Does the US have a strong case against EU trading practices?
No. The EU and US have very similar and low levels of tariffs on goods. Even though some trade is deterred by specific high tariffs on both sides of the Atlantic, the average weighted tariffs applied by the EU on US goods were 3 per cent in 2015, a little lower than the US equivalent of 3.3 per cent in the same year.
Mr Trump’s complaint in a CNBC interview last week that “for years we have been losing $150bn with the European Union and they are making money easy”, relates to the US bilateral goods trade deficit with the EU. This is a product of a healthier US economy and a surplus in services rather than unfair European trade practices.
When Steven Mnuchin, US Treasury secretary, called at the G20 meeting in Buenos Aires last weekend for trade on a “fair and reciprocal” basis, economists would say this already applies to transatlantic commerce.
Is there a potential US-EU deal on the table?
Yes, if you take politicians’ statements at face value. At the G20, Mr Mnuchin said: “If Europe believes in free trade, we’re ready to sign a free trade agreement.” He insisted that any deal required action on tariffs, non-tariff barriers and subsidies. “It has to be all three issues,” he said.
European finance ministers object to what they see as the US bullying tactic of making trade overtures “with a gun to the head”, as Bruno Le Maire, French finance minister has put it. But European officials are mostly attempting to defuse the rhetoric and seek to avoid any escalation in the trade war.
Pierre Moscovici, European economics and financial affairs commissioner, said: “We were in mutual listening mode and I hope that this is the beginning of something.”
Meanwhile, Europe has floated an idea for all leading economies to drop car tariffs globally to zero.
Is talk of a trade deal mostly for public consumption?
Sadly, yes. The signs are that Mr Trump does not want a deal but instead talks of now being a perfect time to have a trade war because the stock market and US economy are riding high. “We’re playing with the bank’s money, right? We’re [the stock market] up almost 40 per cent,” he said last week.
Talk of a trade deal between the US and the EU on the basis of tariffs, non-tariff barriers and subsidies is little short of a call to reopen the Transatlantic Trade and Investment Partnership talks, which were put on hold two years ago.
But even before Mr Trump brought an aggressive new trade stance to the White House, TTIP had hit the rocks because neither side was willing to make the necessary compromises.
“The EU and US tried to bunch together all the trade disputes they had been having for decades [in the TTIP negotiations], but the differences in regulatory culture, different levels of precaution and desire for protection in different sectors proved too high a hurdle,” said Sam Lowe, senior research fellow at the Centre for European Reform.
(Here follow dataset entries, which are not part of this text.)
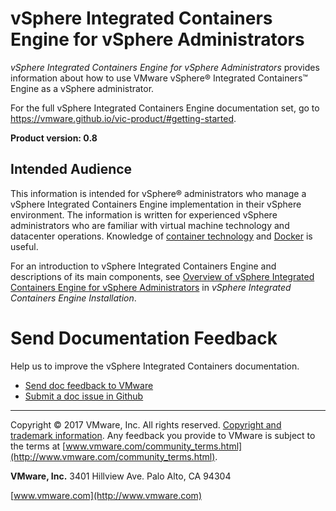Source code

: # vSphere Integrated Containers Engine for vSphere Administrators

*vSphere Integrated Containers Engine for vSphere Administrators* provides information about how to use VMware vSphere&reg; Integrated Containers&trade; Engine as a vSphere administrator.

For the full vSphere Integrated Containers Engine documentation set, go to https://vmware.github.io/vic-product/#getting-started.

**Product version: 0.8**

## Intended Audience

This information is intended for vSphere&reg; administrators who manage a vSphere Integrated Containers Engine implementation in their vSphere environment. The information is written for experienced vSphere  administrators who are familiar with virtual machine technology and datacenter operations. Knowledge of [container technology](https://en.wikipedia.org/wiki/Operating-system-level_virtualization) and [Docker](https://docs.docker.com/) is useful.

For an introduction to vSphere Integrated Containers Engine and descriptions of its main components, see [Overview of vSphere Integrated Containers Engine for vSphere Administrators](../vic_installation/introduction.html) in *vSphere Integrated Containers Engine Installation*.

# Send Documentation Feedback #

Help us to improve the vSphere Integrated Containers documentation. 

- <a href="mailto:docfeedback@vmware.com?subject=vSphere Integrated Containers&body=Please include the document name, HTML link, PDF page number, and section heading in your feedback. Thank you!">Send doc feedback to VMware</a>
- [Submit a doc issue in Github](https://github.com/vmware/vic-product/issues)

----------

Copyright &copy; 2017 VMware, Inc. All rights reserved. [Copyright and trademark information](http://pubs.vmware.com/copyright-trademark.html). Any feedback you provide to VMware is subject to the terms at [www.vmware.com/community_terms.html](http://www.vmware.com/community_terms.html).

**VMware, Inc.**
3401 Hillview Ave.
Palo Alto, CA 94304

[www.vmware.com](http://www.vmware.com)
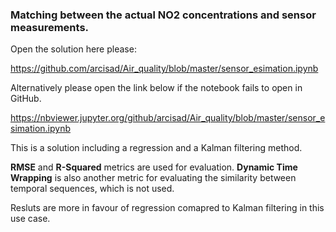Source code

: ### Matching between the actual NO2 concentrations and sensor measurements.

Open the solution here please:

https://github.com/arcisad/Air_quality/blob/master/sensor_esimation.ipynb

Alternatively please open the link below if the notebook fails to open in GitHub.

https://nbviewer.jupyter.org/github/arcisad/Air_quality/blob/master/sensor_esimation.ipynb

This is a solution including a regression and a Kalman filtering method.

**RMSE** and **R-Squared** metrics are used for evaluation. **Dynamic Time Wrapping** is also another metric for evaluating the similarity between temporal sequences, which is not used.

Resluts are more in favour of regression comapred to Kalman filtering in this use case.

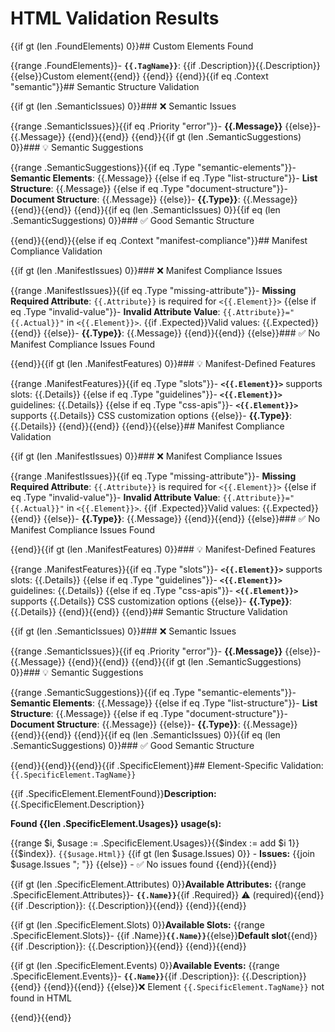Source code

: # HTML Validation Results

{{if gt (len .FoundElements) 0}}## Custom Elements Found

{{range .FoundElements}}- **`{{.TagName}}`**: {{if .Description}}{{.Description}}{{else}}Custom element{{end}}
{{end}}
{{end}}{{if eq .Context "semantic"}}## Semantic Structure Validation

{{if gt (len .SemanticIssues) 0}}### ❌ Semantic Issues

{{range .SemanticIssues}}{{if eq .Priority "error"}}- **{{.Message}}**
{{else}}- {{.Message}}
{{end}}{{end}}
{{end}}{{if gt (len .SemanticSuggestions) 0}}### 💡 Semantic Suggestions

{{range .SemanticSuggestions}}{{if eq .Type "semantic-elements"}}- **Semantic Elements**: {{.Message}}
{{else if eq .Type "list-structure"}}- **List Structure**: {{.Message}}
{{else if eq .Type "document-structure"}}- **Document Structure**: {{.Message}}
{{else}}- **{{.Type}}**: {{.Message}}
{{end}}{{end}}
{{end}}{{if eq (len .SemanticIssues) 0}}{{if eq (len .SemanticSuggestions) 0}}### ✅ Good Semantic Structure

{{end}}{{end}}{{else if eq .Context "manifest-compliance"}}## Manifest Compliance Validation

{{if gt (len .ManifestIssues) 0}}### ❌ Manifest Compliance Issues

{{range .ManifestIssues}}{{if eq .Type "missing-attribute"}}- **Missing Required Attribute**: `{{.Attribute}}` is required for `<{{.Element}}>`
{{else if eq .Type "invalid-value"}}- **Invalid Attribute Value**: `{{.Attribute}}="{{.Actual}}"` in `<{{.Element}}>`. {{if .Expected}}Valid values: {{.Expected}}{{end}}
{{else}}- **{{.Type}}**: {{.Message}}
{{end}}{{end}}
{{else}}### ✅ No Manifest Compliance Issues Found

{{end}}{{if gt (len .ManifestFeatures) 0}}### 💡 Manifest-Defined Features

{{range .ManifestFeatures}}{{if eq .Type "slots"}}- **`<{{.Element}}>`** supports slots: {{.Details}}
{{else if eq .Type "guidelines"}}- **`<{{.Element}}>`** guidelines: {{.Details}}
{{else if eq .Type "css-apis"}}- **`<{{.Element}}>`** supports {{.Details}} CSS customization options
{{else}}- **{{.Type}}**: {{.Details}}
{{end}}{{end}}
{{end}}{{else}}## Manifest Compliance Validation

{{if gt (len .ManifestIssues) 0}}### ❌ Manifest Compliance Issues

{{range .ManifestIssues}}{{if eq .Type "missing-attribute"}}- **Missing Required Attribute**: `{{.Attribute}}` is required for `<{{.Element}}>`
{{else if eq .Type "invalid-value"}}- **Invalid Attribute Value**: `{{.Attribute}}="{{.Actual}}"` in `<{{.Element}}>`. {{if .Expected}}Valid values: {{.Expected}}{{end}}
{{else}}- **{{.Type}}**: {{.Message}}
{{end}}{{end}}
{{else}}### ✅ No Manifest Compliance Issues Found

{{end}}{{if gt (len .ManifestFeatures) 0}}### 💡 Manifest-Defined Features

{{range .ManifestFeatures}}{{if eq .Type "slots"}}- **`<{{.Element}}>`** supports slots: {{.Details}}
{{else if eq .Type "guidelines"}}- **`<{{.Element}}>`** guidelines: {{.Details}}
{{else if eq .Type "css-apis"}}- **`<{{.Element}}>`** supports {{.Details}} CSS customization options
{{else}}- **{{.Type}}**: {{.Details}}
{{end}}{{end}}
{{end}}## Semantic Structure Validation

{{if gt (len .SemanticIssues) 0}}### ❌ Semantic Issues

{{range .SemanticIssues}}{{if eq .Priority "error"}}- **{{.Message}}**
{{else}}- {{.Message}}
{{end}}{{end}}
{{end}}{{if gt (len .SemanticSuggestions) 0}}### 💡 Semantic Suggestions

{{range .SemanticSuggestions}}{{if eq .Type "semantic-elements"}}- **Semantic Elements**: {{.Message}}
{{else if eq .Type "list-structure"}}- **List Structure**: {{.Message}}
{{else if eq .Type "document-structure"}}- **Document Structure**: {{.Message}}
{{else}}- **{{.Type}}**: {{.Message}}
{{end}}{{end}}
{{end}}{{if eq (len .SemanticIssues) 0}}{{if eq (len .SemanticSuggestions) 0}}### ✅ Good Semantic Structure

{{end}}{{end}}{{end}}{{if .SpecificElement}}## Element-Specific Validation: `{{.SpecificElement.TagName}}`

{{if .SpecificElement.ElementFound}}**Description:** {{.SpecificElement.Description}}

**Found {{len .SpecificElement.Usages}} usage(s):**

{{range $i, $usage := .SpecificElement.Usages}}{{$index := add $i 1}}{{$index}}. `{{$usage.Html}}`
{{if gt (len $usage.Issues) 0}}   - **Issues:** {{join $usage.Issues "; "}}
{{else}}   - ✅ No issues found
{{end}}{{end}}

{{if gt (len .SpecificElement.Attributes) 0}}**Available Attributes:**
{{range .SpecificElement.Attributes}}- **`{{.Name}}`**{{if .Required}} ⚠️ (required){{end}}{{if .Description}}: {{.Description}}{{end}}
{{end}}{{end}}

{{if gt (len .SpecificElement.Slots) 0}}**Available Slots:**
{{range .SpecificElement.Slots}}- {{if .Name}}**`{{.Name}}`**{{else}}**Default slot**{{end}}{{if .Description}}: {{.Description}}{{end}}
{{end}}{{end}}

{{if gt (len .SpecificElement.Events) 0}}**Available Events:**
{{range .SpecificElement.Events}}- **`{{.Name}}`**{{if .Description}}: {{.Description}}{{end}}
{{end}}{{end}}
{{else}}❌ Element `{{.SpecificElement.TagName}}` not found in HTML

{{end}}{{end}}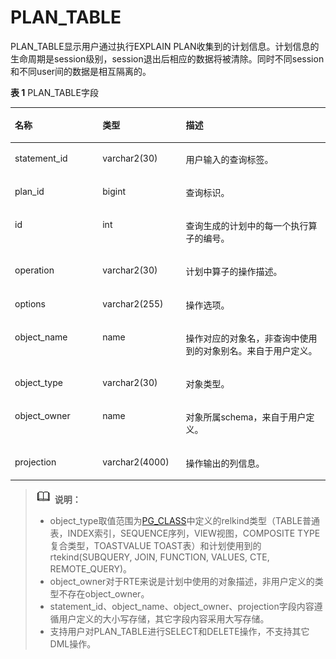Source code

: # PLAN\_TABLE<a name="ZH-CN_TOPIC_0242386029"></a>

PLAN\_TABLE显示用户通过执行EXPLAIN PLAN收集到的计划信息。计划信息的生命周期是session级别，session退出后相应的数据将被清除。同时不同session和不同user间的数据是相互隔离的。

**表 1**  PLAN\_TABLE字段

<a name="zh-cn_topic_0237122502_zh-cn_topic_0165900117_t749b1c370b1e4c81a41d5c7966458cb2"></a>
<table><thead align="left"><tr id="zh-cn_topic_0237122502_zh-cn_topic_0165900117_r3f04445cda964e2aa689b8050dc33b95"><th class="cellrowborder" valign="top" width="27.82278227822782%" id="mcps1.2.4.1.1"><p id="zh-cn_topic_0237122502_zh-cn_topic_0165900117_a9fa986027c4d4b52959cc20d3d659b64"><a name="zh-cn_topic_0237122502_zh-cn_topic_0165900117_a9fa986027c4d4b52959cc20d3d659b64"></a><a name="zh-cn_topic_0237122502_zh-cn_topic_0165900117_a9fa986027c4d4b52959cc20d3d659b64"></a>名称</p>
</th>
<th class="cellrowborder" valign="top" width="26.432643264326426%" id="mcps1.2.4.1.2"><p id="zh-cn_topic_0237122502_zh-cn_topic_0165900117_a66e3551d1ca3439996075c0c819cf4d5"><a name="zh-cn_topic_0237122502_zh-cn_topic_0165900117_a66e3551d1ca3439996075c0c819cf4d5"></a><a name="zh-cn_topic_0237122502_zh-cn_topic_0165900117_a66e3551d1ca3439996075c0c819cf4d5"></a>类型</p>
</th>
<th class="cellrowborder" valign="top" width="45.744574457445744%" id="mcps1.2.4.1.3"><p id="zh-cn_topic_0237122502_zh-cn_topic_0165900117_acb3888cb80e34b90838ca9997ad5ed3f"><a name="zh-cn_topic_0237122502_zh-cn_topic_0165900117_acb3888cb80e34b90838ca9997ad5ed3f"></a><a name="zh-cn_topic_0237122502_zh-cn_topic_0165900117_acb3888cb80e34b90838ca9997ad5ed3f"></a>描述</p>
</th>
</tr>
</thead>
<tbody><tr id="zh-cn_topic_0237122502_zh-cn_topic_0165900117_ra2e6f27710074b6898fcbe281ce85455"><td class="cellrowborder" valign="top" width="27.82278227822782%" headers="mcps1.2.4.1.1 "><p id="zh-cn_topic_0237122502_zh-cn_topic_0165900117_afe83cc327ee0475fabec1673bda65595"><a name="zh-cn_topic_0237122502_zh-cn_topic_0165900117_afe83cc327ee0475fabec1673bda65595"></a><a name="zh-cn_topic_0237122502_zh-cn_topic_0165900117_afe83cc327ee0475fabec1673bda65595"></a>statement_id</p>
</td>
<td class="cellrowborder" valign="top" width="26.432643264326426%" headers="mcps1.2.4.1.2 "><p id="zh-cn_topic_0237122502_zh-cn_topic_0165900117_ad3c3498d91c147cbae52e1f8c2e604bc"><a name="zh-cn_topic_0237122502_zh-cn_topic_0165900117_ad3c3498d91c147cbae52e1f8c2e604bc"></a><a name="zh-cn_topic_0237122502_zh-cn_topic_0165900117_ad3c3498d91c147cbae52e1f8c2e604bc"></a>varchar2(30)</p>
</td>
<td class="cellrowborder" valign="top" width="45.744574457445744%" headers="mcps1.2.4.1.3 "><p id="zh-cn_topic_0237122502_zh-cn_topic_0165900117_a32415b1f05f9415cafd5f32ef3e6d299"><a name="zh-cn_topic_0237122502_zh-cn_topic_0165900117_a32415b1f05f9415cafd5f32ef3e6d299"></a><a name="zh-cn_topic_0237122502_zh-cn_topic_0165900117_a32415b1f05f9415cafd5f32ef3e6d299"></a>用户输入的查询标签。</p>
</td>
</tr>
<tr id="zh-cn_topic_0237122502_zh-cn_topic_0165900117_rc36abac79c1b4efebbdf9c56c04326a9"><td class="cellrowborder" valign="top" width="27.82278227822782%" headers="mcps1.2.4.1.1 "><p id="zh-cn_topic_0237122502_zh-cn_topic_0165900117_ac6af0b524e5a4e058a27cc1a6a7abfec"><a name="zh-cn_topic_0237122502_zh-cn_topic_0165900117_ac6af0b524e5a4e058a27cc1a6a7abfec"></a><a name="zh-cn_topic_0237122502_zh-cn_topic_0165900117_ac6af0b524e5a4e058a27cc1a6a7abfec"></a>plan_id</p>
</td>
<td class="cellrowborder" valign="top" width="26.432643264326426%" headers="mcps1.2.4.1.2 "><p id="zh-cn_topic_0237122502_zh-cn_topic_0165900117_a478948b974a54260ac7f2e7929861b45"><a name="zh-cn_topic_0237122502_zh-cn_topic_0165900117_a478948b974a54260ac7f2e7929861b45"></a><a name="zh-cn_topic_0237122502_zh-cn_topic_0165900117_a478948b974a54260ac7f2e7929861b45"></a>bigint</p>
</td>
<td class="cellrowborder" valign="top" width="45.744574457445744%" headers="mcps1.2.4.1.3 "><p id="zh-cn_topic_0237122502_zh-cn_topic_0165900117_a8386817f56444b72973a8b7412ec087e"><a name="zh-cn_topic_0237122502_zh-cn_topic_0165900117_a8386817f56444b72973a8b7412ec087e"></a><a name="zh-cn_topic_0237122502_zh-cn_topic_0165900117_a8386817f56444b72973a8b7412ec087e"></a>查询标识。</p>
</td>
</tr>
<tr id="zh-cn_topic_0237122502_zh-cn_topic_0165900117_rbd63bb1c1d7e472a9a21a92687340407"><td class="cellrowborder" valign="top" width="27.82278227822782%" headers="mcps1.2.4.1.1 "><p id="zh-cn_topic_0237122502_zh-cn_topic_0165900117_a3b4ce9d7ce9a453ab7c7f7d066c98841"><a name="zh-cn_topic_0237122502_zh-cn_topic_0165900117_a3b4ce9d7ce9a453ab7c7f7d066c98841"></a><a name="zh-cn_topic_0237122502_zh-cn_topic_0165900117_a3b4ce9d7ce9a453ab7c7f7d066c98841"></a>id</p>
</td>
<td class="cellrowborder" valign="top" width="26.432643264326426%" headers="mcps1.2.4.1.2 "><p id="zh-cn_topic_0237122502_zh-cn_topic_0165900117_a8c297e6d26174c2dbf37213f151b0643"><a name="zh-cn_topic_0237122502_zh-cn_topic_0165900117_a8c297e6d26174c2dbf37213f151b0643"></a><a name="zh-cn_topic_0237122502_zh-cn_topic_0165900117_a8c297e6d26174c2dbf37213f151b0643"></a>int</p>
</td>
<td class="cellrowborder" valign="top" width="45.744574457445744%" headers="mcps1.2.4.1.3 "><p id="zh-cn_topic_0237122502_zh-cn_topic_0165900117_a9b99cdd724714bb4840767ac6fcaa2e9"><a name="zh-cn_topic_0237122502_zh-cn_topic_0165900117_a9b99cdd724714bb4840767ac6fcaa2e9"></a><a name="zh-cn_topic_0237122502_zh-cn_topic_0165900117_a9b99cdd724714bb4840767ac6fcaa2e9"></a>查询生成的计划中的每一个执行算子的编号。</p>
</td>
</tr>
<tr id="zh-cn_topic_0237122502_zh-cn_topic_0165900117_r2d5cced298194ebba8ae1d4072fd42cb"><td class="cellrowborder" valign="top" width="27.82278227822782%" headers="mcps1.2.4.1.1 "><p id="zh-cn_topic_0237122502_zh-cn_topic_0165900117_aad0b17d6ed2a4d4f980593e1e1db1c1c"><a name="zh-cn_topic_0237122502_zh-cn_topic_0165900117_aad0b17d6ed2a4d4f980593e1e1db1c1c"></a><a name="zh-cn_topic_0237122502_zh-cn_topic_0165900117_aad0b17d6ed2a4d4f980593e1e1db1c1c"></a>operation</p>
</td>
<td class="cellrowborder" valign="top" width="26.432643264326426%" headers="mcps1.2.4.1.2 "><p id="zh-cn_topic_0237122502_zh-cn_topic_0165900117_a929c132f4f9e47bcb7517b0999960b68"><a name="zh-cn_topic_0237122502_zh-cn_topic_0165900117_a929c132f4f9e47bcb7517b0999960b68"></a><a name="zh-cn_topic_0237122502_zh-cn_topic_0165900117_a929c132f4f9e47bcb7517b0999960b68"></a>varchar2(30)</p>
</td>
<td class="cellrowborder" valign="top" width="45.744574457445744%" headers="mcps1.2.4.1.3 "><p id="zh-cn_topic_0237122502_zh-cn_topic_0165900117_ac59071a9a0114d1f927d80e98685d0b6"><a name="zh-cn_topic_0237122502_zh-cn_topic_0165900117_ac59071a9a0114d1f927d80e98685d0b6"></a><a name="zh-cn_topic_0237122502_zh-cn_topic_0165900117_ac59071a9a0114d1f927d80e98685d0b6"></a>计划中算子的操作描述。</p>
</td>
</tr>
<tr id="zh-cn_topic_0237122502_zh-cn_topic_0165900117_row623118217128"><td class="cellrowborder" valign="top" width="27.82278227822782%" headers="mcps1.2.4.1.1 "><p id="zh-cn_topic_0237122502_zh-cn_topic_0165900117_p46189573117"><a name="zh-cn_topic_0237122502_zh-cn_topic_0165900117_p46189573117"></a><a name="zh-cn_topic_0237122502_zh-cn_topic_0165900117_p46189573117"></a>options</p>
</td>
<td class="cellrowborder" valign="top" width="26.432643264326426%" headers="mcps1.2.4.1.2 "><p id="zh-cn_topic_0237122502_zh-cn_topic_0165900117_p5618105771111"><a name="zh-cn_topic_0237122502_zh-cn_topic_0165900117_p5618105771111"></a><a name="zh-cn_topic_0237122502_zh-cn_topic_0165900117_p5618105771111"></a>varchar2(255)</p>
</td>
<td class="cellrowborder" valign="top" width="45.744574457445744%" headers="mcps1.2.4.1.3 "><p id="zh-cn_topic_0237122502_zh-cn_topic_0165900117_p176181357151118"><a name="zh-cn_topic_0237122502_zh-cn_topic_0165900117_p176181357151118"></a><a name="zh-cn_topic_0237122502_zh-cn_topic_0165900117_p176181357151118"></a>操作选项。</p>
</td>
</tr>
<tr id="zh-cn_topic_0237122502_zh-cn_topic_0165900117_row72293251210"><td class="cellrowborder" valign="top" width="27.82278227822782%" headers="mcps1.2.4.1.1 "><p id="zh-cn_topic_0237122502_zh-cn_topic_0165900117_p561875761112"><a name="zh-cn_topic_0237122502_zh-cn_topic_0165900117_p561875761112"></a><a name="zh-cn_topic_0237122502_zh-cn_topic_0165900117_p561875761112"></a>object_name</p>
</td>
<td class="cellrowborder" valign="top" width="26.432643264326426%" headers="mcps1.2.4.1.2 "><p id="zh-cn_topic_0237122502_zh-cn_topic_0165900117_p12619185716117"><a name="zh-cn_topic_0237122502_zh-cn_topic_0165900117_p12619185716117"></a><a name="zh-cn_topic_0237122502_zh-cn_topic_0165900117_p12619185716117"></a>name</p>
</td>
<td class="cellrowborder" valign="top" width="45.744574457445744%" headers="mcps1.2.4.1.3 "><p id="zh-cn_topic_0237122502_zh-cn_topic_0165900117_p361913573118"><a name="zh-cn_topic_0237122502_zh-cn_topic_0165900117_p361913573118"></a><a name="zh-cn_topic_0237122502_zh-cn_topic_0165900117_p361913573118"></a>操作对应的对象名，非查询中使用到的对象别名。来自于用户定义。</p>
</td>
</tr>
<tr id="zh-cn_topic_0237122502_zh-cn_topic_0165900117_row18228823125"><td class="cellrowborder" valign="top" width="27.82278227822782%" headers="mcps1.2.4.1.1 "><p id="zh-cn_topic_0237122502_zh-cn_topic_0165900117_p16619135711113"><a name="zh-cn_topic_0237122502_zh-cn_topic_0165900117_p16619135711113"></a><a name="zh-cn_topic_0237122502_zh-cn_topic_0165900117_p16619135711113"></a>object_type</p>
</td>
<td class="cellrowborder" valign="top" width="26.432643264326426%" headers="mcps1.2.4.1.2 "><p id="zh-cn_topic_0237122502_zh-cn_topic_0165900117_p648441711132"><a name="zh-cn_topic_0237122502_zh-cn_topic_0165900117_p648441711132"></a><a name="zh-cn_topic_0237122502_zh-cn_topic_0165900117_p648441711132"></a>varchar2(30)</p>
</td>
<td class="cellrowborder" valign="top" width="45.744574457445744%" headers="mcps1.2.4.1.3 "><p id="zh-cn_topic_0237122502_zh-cn_topic_0165900117_p56197578112"><a name="zh-cn_topic_0237122502_zh-cn_topic_0165900117_p56197578112"></a><a name="zh-cn_topic_0237122502_zh-cn_topic_0165900117_p56197578112"></a>对象类型。</p>
</td>
</tr>
<tr id="zh-cn_topic_0237122502_zh-cn_topic_0165900117_row11226192131210"><td class="cellrowborder" valign="top" width="27.82278227822782%" headers="mcps1.2.4.1.1 "><p id="zh-cn_topic_0237122502_zh-cn_topic_0165900117_p176191157171111"><a name="zh-cn_topic_0237122502_zh-cn_topic_0165900117_p176191157171111"></a><a name="zh-cn_topic_0237122502_zh-cn_topic_0165900117_p176191157171111"></a>object_owner</p>
</td>
<td class="cellrowborder" valign="top" width="26.432643264326426%" headers="mcps1.2.4.1.2 "><p id="zh-cn_topic_0237122502_zh-cn_topic_0165900117_p261955741117"><a name="zh-cn_topic_0237122502_zh-cn_topic_0165900117_p261955741117"></a><a name="zh-cn_topic_0237122502_zh-cn_topic_0165900117_p261955741117"></a>name</p>
</td>
<td class="cellrowborder" valign="top" width="45.744574457445744%" headers="mcps1.2.4.1.3 "><p id="zh-cn_topic_0237122502_zh-cn_topic_0165900117_p76191957171113"><a name="zh-cn_topic_0237122502_zh-cn_topic_0165900117_p76191957171113"></a><a name="zh-cn_topic_0237122502_zh-cn_topic_0165900117_p76191957171113"></a>对象所属schema，来自于用户定义。</p>
</td>
</tr>
<tr id="zh-cn_topic_0237122502_zh-cn_topic_0165900117_row12827103193212"><td class="cellrowborder" valign="top" width="27.82278227822782%" headers="mcps1.2.4.1.1 "><p id="zh-cn_topic_0237122502_zh-cn_topic_0165900117_p111633243217"><a name="zh-cn_topic_0237122502_zh-cn_topic_0165900117_p111633243217"></a><a name="zh-cn_topic_0237122502_zh-cn_topic_0165900117_p111633243217"></a>projection</p>
</td>
<td class="cellrowborder" valign="top" width="26.432643264326426%" headers="mcps1.2.4.1.2 "><p id="zh-cn_topic_0237122502_zh-cn_topic_0165900117_p163861239173218"><a name="zh-cn_topic_0237122502_zh-cn_topic_0165900117_p163861239173218"></a><a name="zh-cn_topic_0237122502_zh-cn_topic_0165900117_p163861239173218"></a>varchar2(4000)</p>
</td>
<td class="cellrowborder" valign="top" width="45.744574457445744%" headers="mcps1.2.4.1.3 "><p id="zh-cn_topic_0237122502_zh-cn_topic_0165900117_p121639223213"><a name="zh-cn_topic_0237122502_zh-cn_topic_0165900117_p121639223213"></a><a name="zh-cn_topic_0237122502_zh-cn_topic_0165900117_p121639223213"></a>操作输出的列信息。</p>
</td>
</tr>
</tbody>
</table>

>![](public_sys-resources/icon-note.gif) **说明：**   
>-   object\_type取值范围为[PG\_CLASS](PG_CLASS.md)中定义的relkind类型（TABLE普通表，INDEX索引，SEQUENCE序列，VIEW视图，COMPOSITE TYPE复合类型，TOASTVALUE TOAST表）和计划使用到的rtekind\(SUBQUERY, JOIN, FUNCTION, VALUES, CTE, REMOTE\_QUERY\)。  
>-   object\_owner对于RTE来说是计划中使用的对象描述，非用户定义的类型不存在object\_owner。  
>-   statement\_id、object\_name、object\_owner、projection字段内容遵循用户定义的大小写存储，其它字段内容采用大写存储。  
>-   支持用户对PLAN\_TABLE进行SELECT和DELETE操作，不支持其它DML操作。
How bad could a US-EU trade war become?
It is very uncertain, but no one would be a winner. The direct costs to each side purely from tariffs tend to be small, but the uncertainty will generate knock-on effects from loss of confidence and disrupted supply chains.
The IMF has estimated that if a trade war hits confidence, it could knock 0.5 per cent off the global growth rate. Meanwhile, Mark Carney, Bank of England governor, cited BoE estimates suggesting a full-blown trade war could knock more than 2 per cent off global growth rates if 10 per cent tariffs were applied widely. There would also be knock-on effects for confidence, he said, citing Britain’s soggy economy since the Brexit vote.
“The experience of Brexit underscores that the impact of a global trade war will be greater the more business confidence is affected, the more financial conditions tighten and — most fundamentally — the more permanent the loss of openness is expected to be,” Mr Carney said.